--- DATA PROVIDED Enclosed Below ---

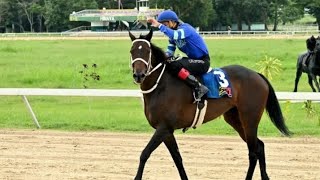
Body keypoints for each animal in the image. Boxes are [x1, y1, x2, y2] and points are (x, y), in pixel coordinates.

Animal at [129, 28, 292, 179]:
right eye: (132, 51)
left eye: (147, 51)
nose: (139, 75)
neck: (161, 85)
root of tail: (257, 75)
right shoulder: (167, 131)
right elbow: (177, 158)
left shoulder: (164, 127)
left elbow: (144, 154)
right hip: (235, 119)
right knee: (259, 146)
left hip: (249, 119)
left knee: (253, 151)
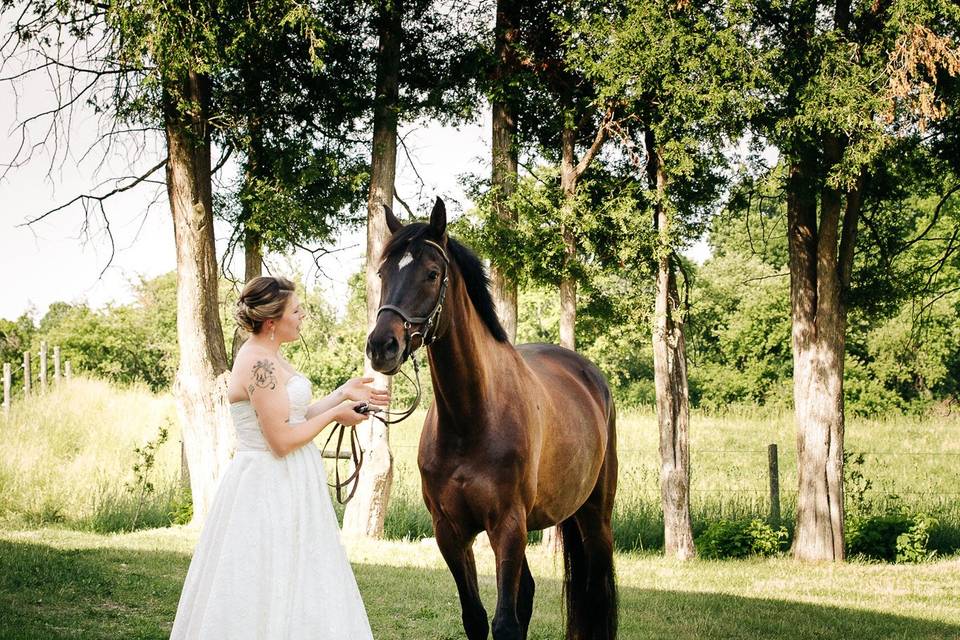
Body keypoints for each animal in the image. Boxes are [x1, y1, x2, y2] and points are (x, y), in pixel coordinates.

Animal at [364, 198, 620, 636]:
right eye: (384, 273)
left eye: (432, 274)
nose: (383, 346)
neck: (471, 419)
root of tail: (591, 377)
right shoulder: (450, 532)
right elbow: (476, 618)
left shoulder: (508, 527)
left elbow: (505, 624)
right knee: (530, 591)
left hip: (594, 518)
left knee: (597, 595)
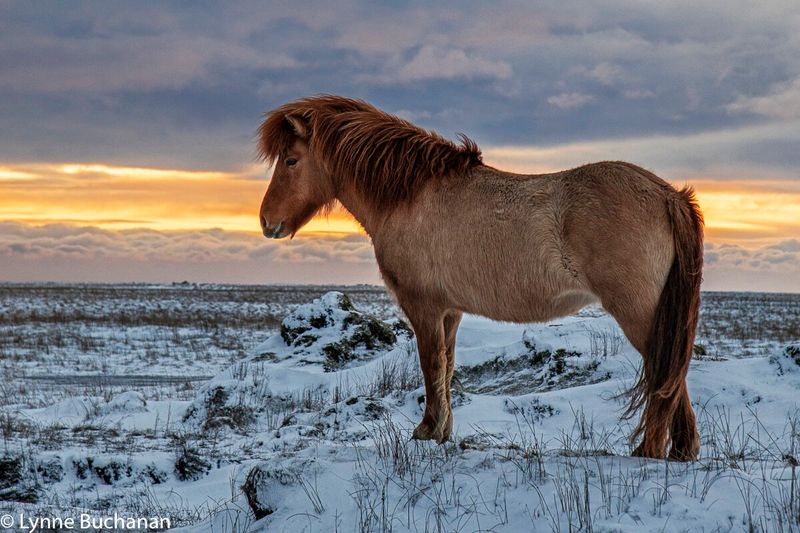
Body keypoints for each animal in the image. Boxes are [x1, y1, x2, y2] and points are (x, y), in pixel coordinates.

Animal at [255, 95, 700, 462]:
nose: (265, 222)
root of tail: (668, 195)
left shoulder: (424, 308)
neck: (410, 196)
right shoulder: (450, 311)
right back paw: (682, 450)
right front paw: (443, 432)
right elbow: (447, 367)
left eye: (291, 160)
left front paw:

--- End of Enclosed DATA PROVIDED ---
--- DATA PROVIDED Enclosed Below ---

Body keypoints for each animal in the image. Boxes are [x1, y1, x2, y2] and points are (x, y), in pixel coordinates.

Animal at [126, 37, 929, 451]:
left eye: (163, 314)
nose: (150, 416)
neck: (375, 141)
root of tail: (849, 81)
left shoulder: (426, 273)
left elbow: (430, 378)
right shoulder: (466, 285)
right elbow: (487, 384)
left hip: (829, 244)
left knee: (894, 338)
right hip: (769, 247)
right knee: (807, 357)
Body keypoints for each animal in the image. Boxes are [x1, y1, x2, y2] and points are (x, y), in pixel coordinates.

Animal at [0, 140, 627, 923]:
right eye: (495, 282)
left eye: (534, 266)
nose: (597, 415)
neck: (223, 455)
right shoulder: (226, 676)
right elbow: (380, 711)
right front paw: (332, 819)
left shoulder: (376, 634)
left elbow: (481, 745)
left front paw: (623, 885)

--- End of Enclosed DATA PROVIDED ---
--- DATA PROVIDED Enclosed Below ---

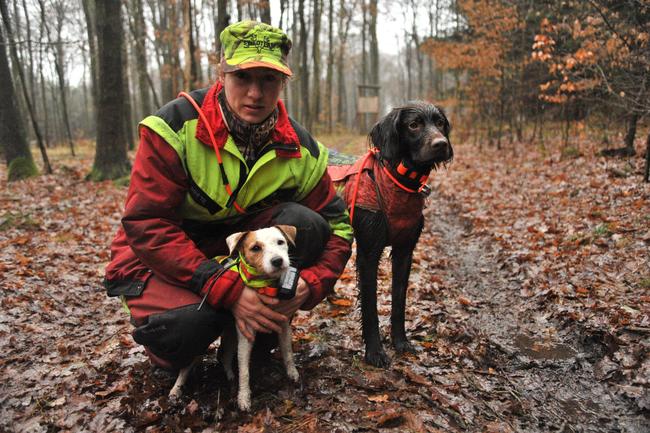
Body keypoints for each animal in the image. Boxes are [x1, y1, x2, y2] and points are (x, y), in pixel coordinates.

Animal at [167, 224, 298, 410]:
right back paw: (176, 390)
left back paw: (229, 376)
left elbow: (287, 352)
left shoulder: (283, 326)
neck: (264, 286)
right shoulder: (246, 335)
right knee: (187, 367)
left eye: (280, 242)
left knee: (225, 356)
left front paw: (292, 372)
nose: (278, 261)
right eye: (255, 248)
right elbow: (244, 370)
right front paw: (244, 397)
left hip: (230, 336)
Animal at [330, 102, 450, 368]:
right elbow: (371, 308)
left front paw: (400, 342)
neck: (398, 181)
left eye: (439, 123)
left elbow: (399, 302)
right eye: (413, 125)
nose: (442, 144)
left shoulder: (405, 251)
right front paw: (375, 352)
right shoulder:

--- End of Enclosed DATA PROVIDED ---

» **ASSIGNED TASK**
What is needed is an exact copy of the lines above, from the one containing "left hip: (829, 244)" through the one containing "right elbow: (380, 711)", with nothing added.

» **TASK SOLUTION**
left hip: (829, 244)
left knee: (894, 338)
right hip: (769, 247)
right knee: (807, 357)
Body keypoints for each animal in the image. Boxes are [x1, y1, x2, y2] and points are (x, y), in pixel coordinates.

Animal at [0, 140, 627, 923]:
right eye: (495, 282)
left eye: (534, 266)
nose: (597, 415)
neck: (223, 455)
right shoulder: (226, 676)
right elbow: (380, 711)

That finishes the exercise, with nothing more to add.